A new story about a close call on the Mississippi River at the Star Tribune:
The sky was still dark on a Sunday morning a year ago when I set my new solo canoe on the surface of the Mississippi River. I’d been thinking about this moment for years, dreaming of all the places I could paddle once I got this boat. Now, I was finally ready to launch on its maiden voyage.
I strapped my drybag onto the crossbar, waded into the river in my rubber boots, just north of the Ford Parkway Bridge between Minneapolis and St. Paul. I slid the boat out. When I stepped in, I noticed that it felt unsteadier than boats I was used to. Then I sat down, started paddling and forgot about it.
Spring had come early. The temperature the week before had been in the 70s, and the snow and cold felt like a distant memory, even though a week or so before, ice floes had drifted past here. I knew the water was cold, but that seemed like more of an inconvenience than a threat. Besides, after the first pandemic winter, I was desperate to get outside.
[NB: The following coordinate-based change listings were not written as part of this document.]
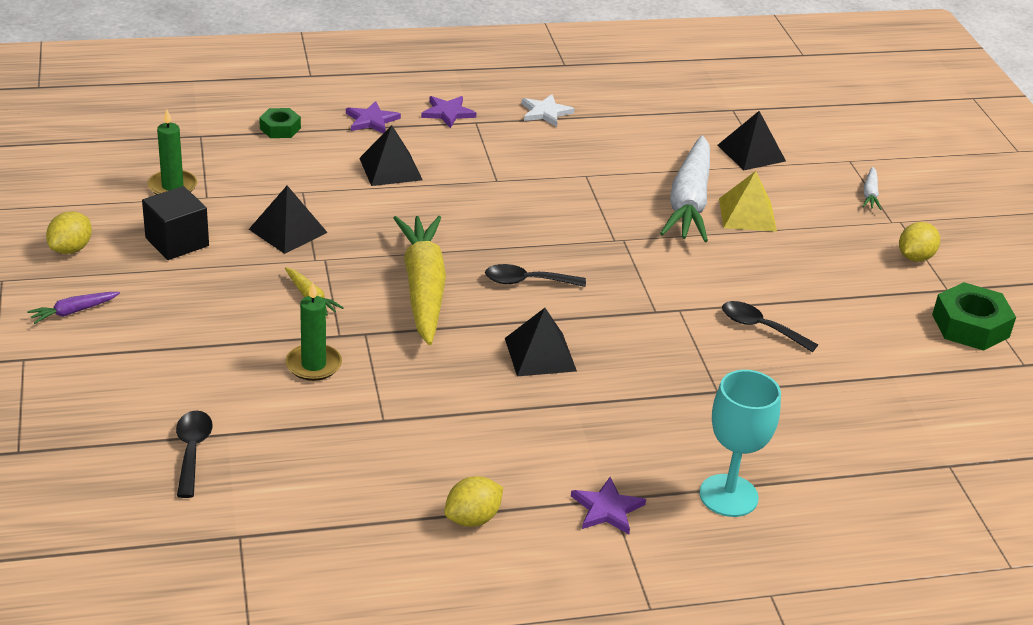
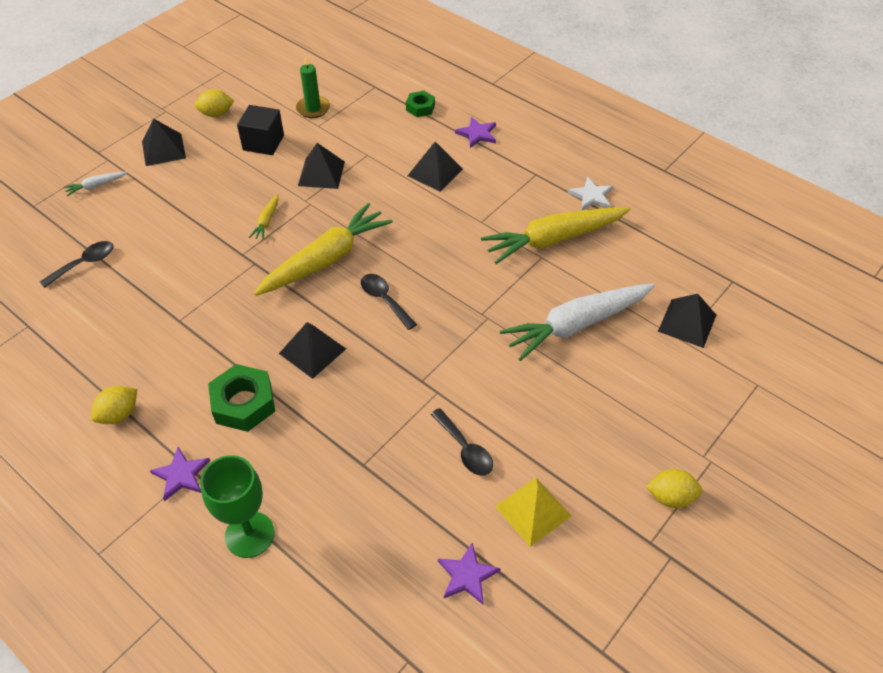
camera: 55 degrees right, 15 degrees up
(73, 312) = (163, 149): purple carrot -> black pyramid
(313, 365) = (203, 261): green candle -> none
(448, 113) = (529, 157): purple star -> purple star (467, 575)
(472, 518) = (119, 414): yellow lemon -> yellow lemon turned 60 degrees counterclockwise
(573, 158) = (554, 239): none -> yellow carrot
(728, 496) = (249, 534): turquoise goblet -> green goblet
(747, 214) = (601, 365): yellow pyramid -> yellow pyramid (533, 511)
(761, 328) = (465, 449): black spoon -> black spoon turned 150 degrees clockwise
(870, 194) = (725, 422): white carrot -> white carrot (96, 186)
(970, 326) = (615, 584): green nut -> green nut (244, 403)

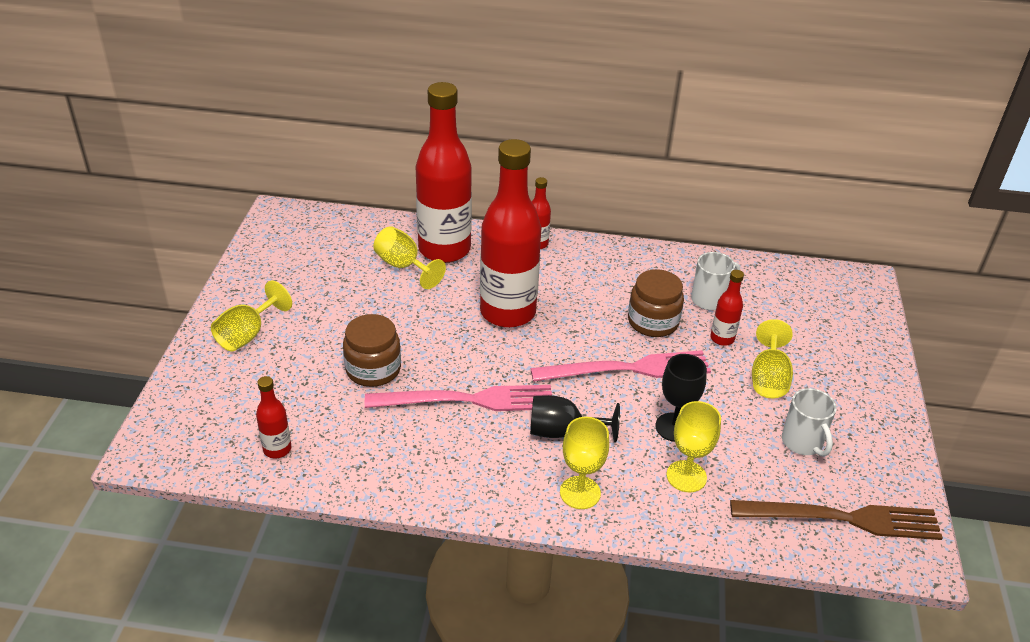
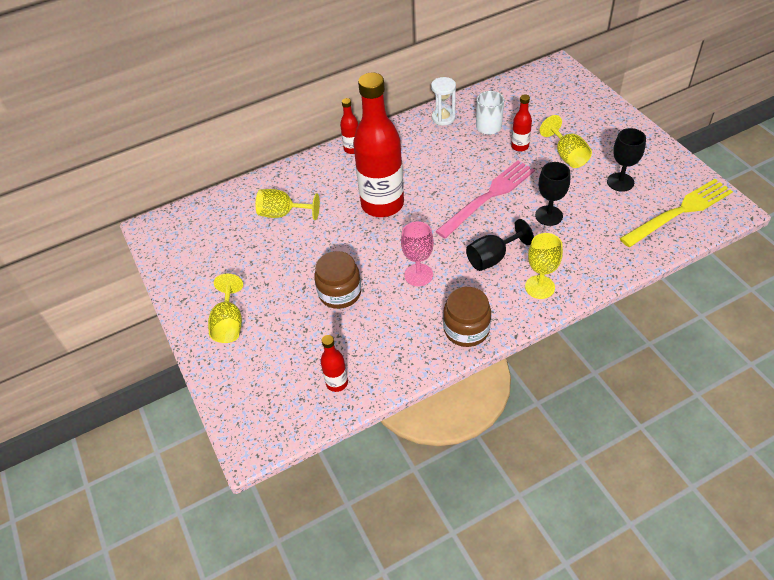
camera: 30 degrees left, 10 degrees up
(444, 249) = (297, 187): red bottle -> none
(467, 400) = (418, 275): pink fork -> pink goblet
(653, 322) = (472, 159): brown jar -> brown jar (466, 329)
(667, 264) = (443, 118): none -> white hourglass
(686, 476) = (583, 240): yellow goblet -> none
(802, 443) = (620, 182): white mug -> black goblet
(842, 519) = (679, 212): brown fork -> yellow fork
The sun was rising. I paddled up the “gorge” section of the Mississippi, which runs between the high banks of the Twin Cities, with hills — cliffs, almost — on either side. To the east side, an owl called. From the west, another answered. I was in the middle of the city, but also very far from it.
Although I was a fairly experienced canoeist, I’d never owned, or even paddled, a solo canoe. I’d been to the Boundary Waters Canoe Area Wilderness many times, and worked as the trips director for a YMCA camp in northern Minnesota. A few years earlier, my wife and two daughters had paddled down 125 miles of the Mississippi together on a five-day trip.
I was careful. I always stepped along the midline. In all that time, I’d never tipped a canoe, and I had no reason to expect today would be any different.
The air temperature was 31 degrees, but it didn’t feel that cold. As I made my way upstream the wind started gusting out of the northwest, though I was protected by the west bank. I moved along, making good time, staying close to shore. But when I came to the Lake Street bridge, I decided to go around a footing in the middle of the river before heading downstream.
As I moved out into the main channel, the wind grew stronger. The canoe was light Kevlar, and as I tried to paddle left, it kept blowing me right. So I reached out for a big “C” stroke to correct my course. As I did this, the bow came up, and the wind seemed to catch it from underneath. Before I knew what was happening, the canoe was tipping slowly at first, then faster. I tried to shift my weight back to the middle but was too late. I was past the point of no return. I looked up at the underside of the bridge as I sank sideways into the cold water.
Submerged to my neck, I was shaken but still calm.
“OK,” I said out loud, “just get to shore.”